The Costs & Benefits of Pair Programming
Excellent article on pair programming, a key feature of Extreme Programming - XP. It set me thinking about the wider implications for knowledge work. The claimed benefits are:
* fewer bugs so cheaper overall
* more fun
* people learn best practice from each other
* project gainst robustness can can survive losing people - (nicely put as upping a project's 'truck number' - how many team members must a truck hit to take out the project?)
* programmers can 'tag wrestle' problems so that as one person't energy fails, the other can take over.
For me, as a KM practioner not working with software developers, I'm wondering where else it could be applied. I've had some great 'lock yourself in a room with a colleague' sessions. But these involved us working in parallel on different parts of the same task. Benefits were easy communication to clarify ideas, align interpretations and help out with blocks. They also reduced my tendency to find distraction tasks whenever I get stuck just out of a sense of social obligation. However, I find, say, drafting an e-mail with somebody else at the keyboard excruciating. I'd only do it when absence of errors and immediate consensus were so important that it was worth the agony (memo-type e-mails have to be right first time).

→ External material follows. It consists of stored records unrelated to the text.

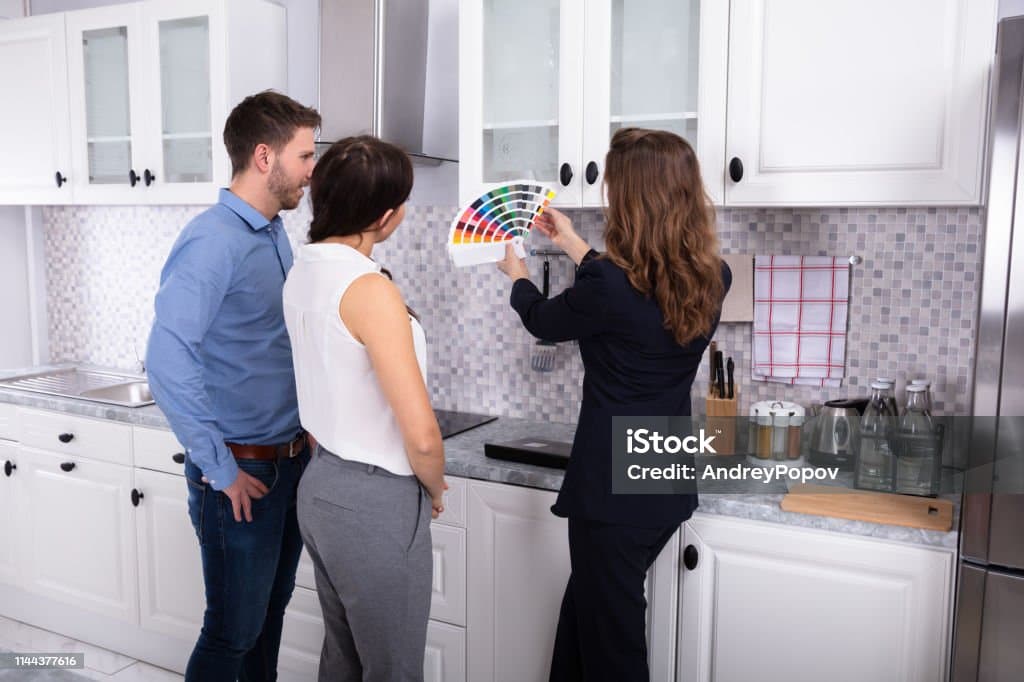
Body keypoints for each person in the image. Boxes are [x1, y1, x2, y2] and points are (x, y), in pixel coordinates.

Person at [497, 127, 732, 682]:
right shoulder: (710, 278)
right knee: (585, 617)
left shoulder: (607, 285)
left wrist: (519, 277)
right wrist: (575, 243)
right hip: (662, 487)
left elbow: (544, 321)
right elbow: (636, 292)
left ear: (632, 201)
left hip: (611, 499)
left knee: (613, 650)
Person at [146, 90, 321, 681]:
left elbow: (271, 343)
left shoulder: (272, 232)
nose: (311, 170)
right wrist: (219, 469)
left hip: (286, 463)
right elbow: (167, 359)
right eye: (306, 155)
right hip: (241, 475)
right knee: (232, 633)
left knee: (266, 621)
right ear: (265, 157)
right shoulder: (213, 240)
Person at [282, 136, 446, 682]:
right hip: (376, 500)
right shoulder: (368, 289)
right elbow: (421, 434)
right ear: (386, 215)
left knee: (345, 660)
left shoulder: (304, 270)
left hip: (322, 485)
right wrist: (436, 487)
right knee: (393, 669)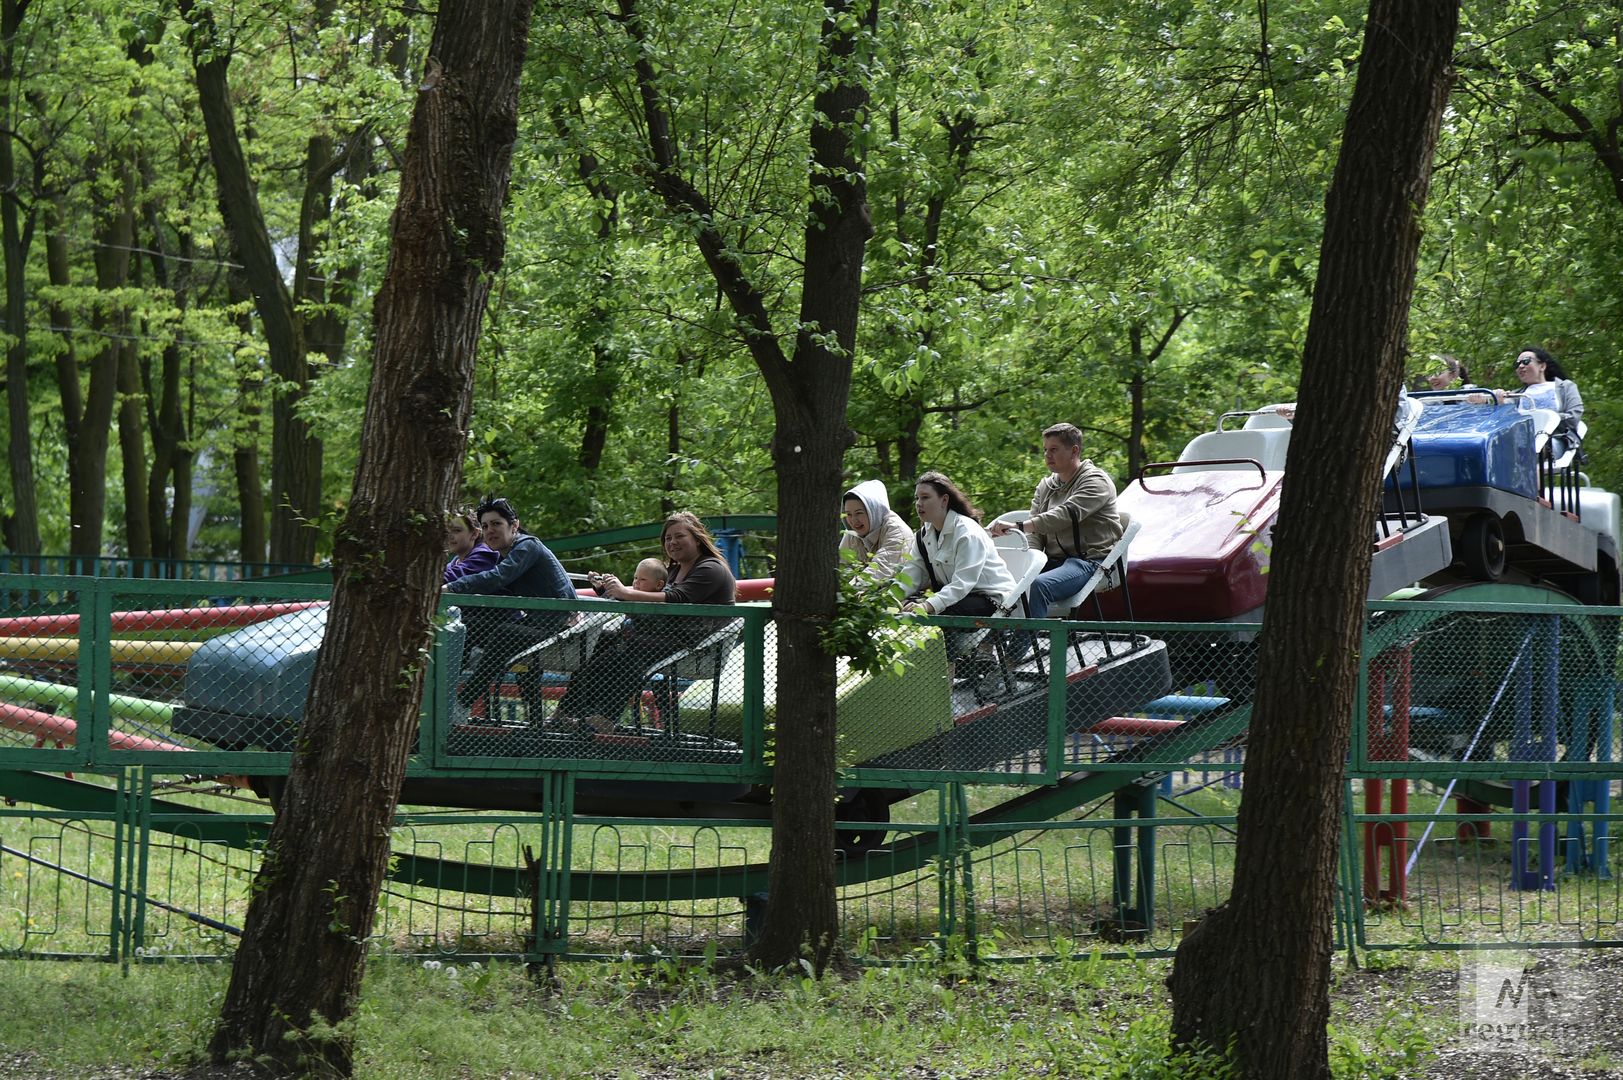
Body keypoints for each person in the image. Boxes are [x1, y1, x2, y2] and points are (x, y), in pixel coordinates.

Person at [555, 512, 737, 731]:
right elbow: (650, 603)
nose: (672, 542)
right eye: (668, 538)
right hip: (664, 636)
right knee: (597, 641)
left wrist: (627, 593)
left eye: (679, 536)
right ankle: (565, 713)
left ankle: (604, 718)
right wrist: (608, 590)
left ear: (697, 539)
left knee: (631, 648)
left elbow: (676, 600)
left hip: (696, 647)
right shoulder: (674, 570)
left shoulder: (710, 568)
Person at [444, 496, 576, 710]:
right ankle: (442, 688)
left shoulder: (527, 545)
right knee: (469, 625)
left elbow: (497, 577)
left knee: (505, 633)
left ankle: (463, 702)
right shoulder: (502, 554)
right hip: (536, 624)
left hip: (558, 627)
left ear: (514, 525)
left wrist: (451, 587)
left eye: (496, 524)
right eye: (485, 526)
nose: (490, 531)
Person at [990, 423, 1123, 629]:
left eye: (1054, 449)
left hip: (1090, 562)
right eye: (1045, 450)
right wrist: (1029, 563)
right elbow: (1035, 534)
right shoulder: (1046, 486)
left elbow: (1063, 516)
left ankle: (1013, 659)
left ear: (1074, 450)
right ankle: (987, 649)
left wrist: (1019, 526)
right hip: (1053, 561)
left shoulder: (1096, 481)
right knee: (1001, 582)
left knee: (1037, 587)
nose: (1047, 455)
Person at [897, 471, 1018, 623]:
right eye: (917, 498)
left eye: (925, 497)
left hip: (991, 600)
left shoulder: (968, 533)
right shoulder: (922, 536)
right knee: (904, 607)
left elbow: (962, 583)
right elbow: (911, 575)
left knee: (934, 614)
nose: (919, 503)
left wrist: (927, 606)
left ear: (944, 500)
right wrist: (887, 599)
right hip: (958, 597)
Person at [1489, 347, 1584, 456]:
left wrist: (1547, 418)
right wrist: (1498, 402)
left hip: (1553, 440)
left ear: (1542, 366)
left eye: (1526, 361)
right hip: (1519, 444)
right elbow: (1503, 423)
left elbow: (1573, 417)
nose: (1520, 366)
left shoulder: (1565, 387)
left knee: (1535, 447)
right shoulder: (1515, 396)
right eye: (1517, 364)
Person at [838, 480, 916, 584]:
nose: (853, 520)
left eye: (859, 513)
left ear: (874, 511)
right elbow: (841, 568)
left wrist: (848, 592)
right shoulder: (852, 534)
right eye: (849, 514)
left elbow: (880, 570)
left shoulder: (897, 531)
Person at [443, 508, 498, 585]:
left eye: (457, 530)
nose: (450, 536)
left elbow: (451, 577)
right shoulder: (454, 563)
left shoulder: (483, 557)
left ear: (474, 534)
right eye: (447, 531)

The article also makes a link to apprenticeship and the legitimate peripheral participation concept of Lave and Wenger. If you consider non-IT work there are some good examples. It'd be quite natural for the apprentice salesman to work with the old hand on a pitch, for example, or think of apprenticeships in plumbing, building etc. What seems to be the barrier is that knowledge-workers are wedded to the solo-user norm of IT interfaces.